About 5:30 p.m. that day, Nov. 27, 1979, two of Day’s coworkers located her red 1977 Datsun station wagon parked on the eastbound shoulder in the 5700 block of West 20th Street. The two coworkers parked behind Day’s vehicle and found her body inside. One of the coworkers ran to the nearby Family Sports Center, 5701 W. 20th St., and called 911.
The subsequent investigation revealed Day had been beaten, sexually assaulted and strangled to death with the cloth belt of her own overcoat. Investigators at the time were able to secure several pieces of evidence, including the killer’s DNA.
Weld County Sheriff’s Office Det. Byron Kastilahn was assigned as the agency’s cold case investigator. Kastilahn’s transition marked the first time in the agency’s history the Investigation’s Unit had a dedicated cold case detective.
Kastilahn identified 10 priority cases for immediate investigation, including Day’s unsolved homicide. On May 1, 2020, Kastilahn was reviewing the case and noticed that during Day’s autopsy the coroner did a sex assault examination and found seminal fluid. Further examination showed the seminal fluid had motile sperm. Kastilahn noted that Day’s husband had a vasectomy, therefore, the seminal fluid was likely from the suspect. Kastilahn contacted the Colorado Bureau of Investigation and asked to have the DNA extracted from the seminal fluid millions and compared to profiles in the national Combined DNA Index System, or CODIS. On Aug. 26, 2020, Kastilahn received a report stating the DNA evidence collected more than 40 years ago matched a profile belonging to James Herman Dye, a convicted felon with lengthy criminal histories in Colorado and Kansas.
During the following months, Kastilahn dedicated his time to reviewing old case notes and reinterviewing family members and other persons of interest in the case. Kastilahn submitted an order to Aims Community College to produce certain records. He learned Dye, who would have been in his early 20s at the time, was a student enrolled in automotive classes in the summer and fall of 1979, the winter of 1980 and the summer of 1982.

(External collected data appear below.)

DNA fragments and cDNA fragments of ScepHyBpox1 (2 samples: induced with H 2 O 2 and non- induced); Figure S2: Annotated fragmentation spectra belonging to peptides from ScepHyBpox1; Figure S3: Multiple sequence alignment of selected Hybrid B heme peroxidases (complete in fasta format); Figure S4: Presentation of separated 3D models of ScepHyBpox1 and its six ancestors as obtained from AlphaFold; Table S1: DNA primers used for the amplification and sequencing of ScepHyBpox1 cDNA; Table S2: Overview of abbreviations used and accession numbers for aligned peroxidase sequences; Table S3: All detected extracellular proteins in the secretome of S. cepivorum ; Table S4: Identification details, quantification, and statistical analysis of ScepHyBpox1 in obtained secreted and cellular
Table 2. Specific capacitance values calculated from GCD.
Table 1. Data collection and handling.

Of note, Dye was enrolled in a steering and suspension system class in the fall of 1979. The class was taught in the Trades and Industry building, which was directly north of the Business building where Day worked.
Dye’s criminal history in Colorado includes an arrest on Oct. 5, 1977, by the Weld County Sheriff’s Office for second-degree sexual assault, a Feb. 5, 1981, arrest for sexual assault on a child, an attempted sexual assault on May 7, 1981, a third-degree assault arrest in 1982 and another sexual assault on a child arrest on March 30, 1987. Similar modus operandi exists between the Day case in 1979 and the second-degree sexual assault case from Oct. 5, 1977. Dye is currently incarcerated.